O Budismo, segundo me disseram, trabalha com o princípio de que todo mundo tem um potencial em princípio ilimitado, que é preciso desenvolver. Donde o trabalho com a educação. O trabalho com a saúde (hospitais) e com o atendimento de vítimas de desastres naturais é urgente, porque quem morre não tem como ser educado (ou, mesmo que já fosse, deixa de fazer uso da educação que teve). Curioso que essa idéia de potencial ilimitado é trabalhada pelas Nações Unidas, especialmente através do seu programa de Desenvolvimento Humano (UNDP/PNUD), idéia essa que foi apropriada pelo Instituto Ayrton Senna. A Microsoft (WorldWide) também tem um programa chamado Unlimited Potential, voltado para ajudar ONGs.

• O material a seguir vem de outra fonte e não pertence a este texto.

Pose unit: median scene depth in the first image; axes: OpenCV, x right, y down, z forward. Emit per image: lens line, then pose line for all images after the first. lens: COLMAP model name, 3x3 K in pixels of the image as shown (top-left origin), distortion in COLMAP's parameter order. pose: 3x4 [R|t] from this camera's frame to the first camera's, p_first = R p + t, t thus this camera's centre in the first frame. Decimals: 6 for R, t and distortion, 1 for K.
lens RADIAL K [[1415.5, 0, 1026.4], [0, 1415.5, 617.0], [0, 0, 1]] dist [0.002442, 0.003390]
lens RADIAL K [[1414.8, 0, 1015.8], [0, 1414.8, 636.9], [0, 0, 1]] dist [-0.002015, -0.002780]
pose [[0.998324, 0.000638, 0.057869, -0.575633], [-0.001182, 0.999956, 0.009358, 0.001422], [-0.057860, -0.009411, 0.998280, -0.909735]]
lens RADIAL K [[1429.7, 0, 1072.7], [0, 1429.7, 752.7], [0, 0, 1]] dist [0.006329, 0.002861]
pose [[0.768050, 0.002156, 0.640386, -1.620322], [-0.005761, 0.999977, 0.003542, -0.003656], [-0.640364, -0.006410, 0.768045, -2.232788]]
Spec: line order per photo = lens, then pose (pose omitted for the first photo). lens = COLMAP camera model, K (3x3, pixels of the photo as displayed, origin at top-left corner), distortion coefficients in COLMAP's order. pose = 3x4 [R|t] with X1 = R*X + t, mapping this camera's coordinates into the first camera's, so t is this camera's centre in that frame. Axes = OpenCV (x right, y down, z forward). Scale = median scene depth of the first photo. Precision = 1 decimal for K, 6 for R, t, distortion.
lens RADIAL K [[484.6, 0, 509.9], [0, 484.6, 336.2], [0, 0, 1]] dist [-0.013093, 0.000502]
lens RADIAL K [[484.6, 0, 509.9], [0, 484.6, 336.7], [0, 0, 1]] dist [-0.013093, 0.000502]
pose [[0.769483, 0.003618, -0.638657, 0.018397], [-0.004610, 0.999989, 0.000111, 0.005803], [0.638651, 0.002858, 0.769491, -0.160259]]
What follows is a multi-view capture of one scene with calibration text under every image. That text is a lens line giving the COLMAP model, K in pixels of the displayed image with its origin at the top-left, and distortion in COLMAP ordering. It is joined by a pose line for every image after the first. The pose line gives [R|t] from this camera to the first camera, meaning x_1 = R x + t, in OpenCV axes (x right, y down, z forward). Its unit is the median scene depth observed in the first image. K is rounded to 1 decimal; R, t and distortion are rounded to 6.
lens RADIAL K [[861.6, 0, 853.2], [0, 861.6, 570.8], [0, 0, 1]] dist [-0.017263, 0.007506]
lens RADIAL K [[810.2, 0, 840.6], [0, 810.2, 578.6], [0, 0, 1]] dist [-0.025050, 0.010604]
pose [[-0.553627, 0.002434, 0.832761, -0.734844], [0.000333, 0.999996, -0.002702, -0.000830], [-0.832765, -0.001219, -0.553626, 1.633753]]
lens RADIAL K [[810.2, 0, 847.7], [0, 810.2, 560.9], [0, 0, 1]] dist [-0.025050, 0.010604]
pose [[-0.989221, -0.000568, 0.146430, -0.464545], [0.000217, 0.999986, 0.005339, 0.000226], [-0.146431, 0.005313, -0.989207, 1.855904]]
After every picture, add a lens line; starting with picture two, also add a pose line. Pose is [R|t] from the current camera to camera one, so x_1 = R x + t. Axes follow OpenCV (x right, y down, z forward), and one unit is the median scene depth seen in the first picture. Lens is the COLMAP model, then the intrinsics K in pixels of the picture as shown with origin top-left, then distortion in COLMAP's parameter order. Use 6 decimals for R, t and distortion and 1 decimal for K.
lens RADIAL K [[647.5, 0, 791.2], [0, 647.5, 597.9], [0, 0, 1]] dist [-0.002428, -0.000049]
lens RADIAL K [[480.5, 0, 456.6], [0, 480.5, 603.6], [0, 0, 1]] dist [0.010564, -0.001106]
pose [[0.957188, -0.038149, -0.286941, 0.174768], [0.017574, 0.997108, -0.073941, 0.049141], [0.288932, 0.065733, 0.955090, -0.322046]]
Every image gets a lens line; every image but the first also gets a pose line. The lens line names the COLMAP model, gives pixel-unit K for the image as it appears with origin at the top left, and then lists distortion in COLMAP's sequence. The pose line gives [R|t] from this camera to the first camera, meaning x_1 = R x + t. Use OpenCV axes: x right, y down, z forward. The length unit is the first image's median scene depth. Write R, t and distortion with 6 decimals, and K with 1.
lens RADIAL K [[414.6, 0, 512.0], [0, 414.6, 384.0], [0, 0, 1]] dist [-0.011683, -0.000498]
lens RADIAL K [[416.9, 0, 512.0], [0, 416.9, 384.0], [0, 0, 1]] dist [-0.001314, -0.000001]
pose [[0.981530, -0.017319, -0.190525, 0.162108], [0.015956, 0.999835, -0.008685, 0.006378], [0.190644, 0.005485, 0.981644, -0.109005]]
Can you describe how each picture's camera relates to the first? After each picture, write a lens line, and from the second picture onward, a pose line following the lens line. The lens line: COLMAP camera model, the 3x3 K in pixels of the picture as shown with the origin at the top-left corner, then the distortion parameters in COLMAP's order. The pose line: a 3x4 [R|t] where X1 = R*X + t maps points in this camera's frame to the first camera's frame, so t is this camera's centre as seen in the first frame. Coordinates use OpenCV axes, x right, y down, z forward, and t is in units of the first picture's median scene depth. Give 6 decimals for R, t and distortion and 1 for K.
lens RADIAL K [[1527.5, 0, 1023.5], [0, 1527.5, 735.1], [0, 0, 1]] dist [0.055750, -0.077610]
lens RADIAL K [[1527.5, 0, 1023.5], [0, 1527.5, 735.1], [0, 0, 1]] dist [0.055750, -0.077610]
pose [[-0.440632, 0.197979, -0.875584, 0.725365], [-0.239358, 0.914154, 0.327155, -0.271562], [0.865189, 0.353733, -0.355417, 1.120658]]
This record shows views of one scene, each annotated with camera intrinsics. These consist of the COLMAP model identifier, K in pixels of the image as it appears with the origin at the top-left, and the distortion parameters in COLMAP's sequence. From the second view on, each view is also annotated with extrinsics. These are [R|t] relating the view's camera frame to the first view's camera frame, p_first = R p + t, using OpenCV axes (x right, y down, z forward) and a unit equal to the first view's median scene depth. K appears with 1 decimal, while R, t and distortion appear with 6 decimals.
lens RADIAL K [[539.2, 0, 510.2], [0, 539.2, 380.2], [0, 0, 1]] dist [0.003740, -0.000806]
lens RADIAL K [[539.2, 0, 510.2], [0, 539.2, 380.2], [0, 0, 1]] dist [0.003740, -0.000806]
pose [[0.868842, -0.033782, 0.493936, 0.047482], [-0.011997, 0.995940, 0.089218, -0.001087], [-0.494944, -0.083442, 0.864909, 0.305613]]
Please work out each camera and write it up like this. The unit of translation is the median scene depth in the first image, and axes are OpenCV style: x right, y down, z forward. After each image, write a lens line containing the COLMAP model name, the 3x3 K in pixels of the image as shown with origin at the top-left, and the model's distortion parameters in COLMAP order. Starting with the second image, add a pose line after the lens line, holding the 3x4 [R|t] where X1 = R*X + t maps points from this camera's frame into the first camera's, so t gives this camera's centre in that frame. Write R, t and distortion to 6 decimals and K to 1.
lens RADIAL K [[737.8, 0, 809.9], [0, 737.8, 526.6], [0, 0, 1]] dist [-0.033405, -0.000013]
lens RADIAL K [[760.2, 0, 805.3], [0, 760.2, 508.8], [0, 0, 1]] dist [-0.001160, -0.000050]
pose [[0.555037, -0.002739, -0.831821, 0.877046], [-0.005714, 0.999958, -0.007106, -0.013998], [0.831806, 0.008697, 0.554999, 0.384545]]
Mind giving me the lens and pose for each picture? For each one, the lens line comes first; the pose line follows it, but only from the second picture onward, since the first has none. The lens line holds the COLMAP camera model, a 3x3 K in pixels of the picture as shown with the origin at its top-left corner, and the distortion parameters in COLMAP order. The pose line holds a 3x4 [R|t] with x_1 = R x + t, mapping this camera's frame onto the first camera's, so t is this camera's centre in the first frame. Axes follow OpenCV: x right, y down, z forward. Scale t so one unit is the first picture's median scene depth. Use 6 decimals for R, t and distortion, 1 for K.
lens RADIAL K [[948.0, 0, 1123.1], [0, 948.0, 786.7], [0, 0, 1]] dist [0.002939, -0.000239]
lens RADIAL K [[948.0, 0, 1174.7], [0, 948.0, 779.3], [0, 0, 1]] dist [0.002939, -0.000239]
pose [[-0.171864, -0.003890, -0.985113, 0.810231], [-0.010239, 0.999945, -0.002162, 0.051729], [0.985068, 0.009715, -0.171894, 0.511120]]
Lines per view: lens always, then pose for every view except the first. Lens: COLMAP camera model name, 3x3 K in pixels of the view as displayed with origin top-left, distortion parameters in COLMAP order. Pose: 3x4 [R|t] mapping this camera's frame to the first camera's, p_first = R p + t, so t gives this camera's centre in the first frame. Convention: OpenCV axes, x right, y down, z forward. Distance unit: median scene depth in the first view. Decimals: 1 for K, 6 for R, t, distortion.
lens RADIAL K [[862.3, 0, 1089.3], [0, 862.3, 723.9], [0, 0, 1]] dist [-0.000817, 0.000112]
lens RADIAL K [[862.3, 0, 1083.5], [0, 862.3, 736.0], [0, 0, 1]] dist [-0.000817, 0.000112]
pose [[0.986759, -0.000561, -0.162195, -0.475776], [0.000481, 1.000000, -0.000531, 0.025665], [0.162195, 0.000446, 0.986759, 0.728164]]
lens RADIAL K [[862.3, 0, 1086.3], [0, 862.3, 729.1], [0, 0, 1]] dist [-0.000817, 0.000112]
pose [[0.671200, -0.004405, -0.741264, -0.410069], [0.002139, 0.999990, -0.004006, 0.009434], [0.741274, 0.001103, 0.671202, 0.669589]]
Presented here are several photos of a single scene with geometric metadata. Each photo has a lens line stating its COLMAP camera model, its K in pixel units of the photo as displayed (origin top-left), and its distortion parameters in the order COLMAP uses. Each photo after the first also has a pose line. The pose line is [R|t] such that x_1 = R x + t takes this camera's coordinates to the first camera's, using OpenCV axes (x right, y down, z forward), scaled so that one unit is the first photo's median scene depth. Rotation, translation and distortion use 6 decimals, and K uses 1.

Volto a insistir: a filantropia privada (aí incluída a de fundo religioso) é um caminho muito mais efetivo para alivar os problemas das pessoas e ajudá-las a melhorar a condição de sua vida do que os programas sociais de nosso governo, eivados de todo tipo de corrupção no nível central, local e nos intermediários.

Um hurra ao Budismo da Mestre Cheng Yen — que vive num mosteiro aqui perto, na maior simplicidade, com a cabeça raspada, junto de outras monjas.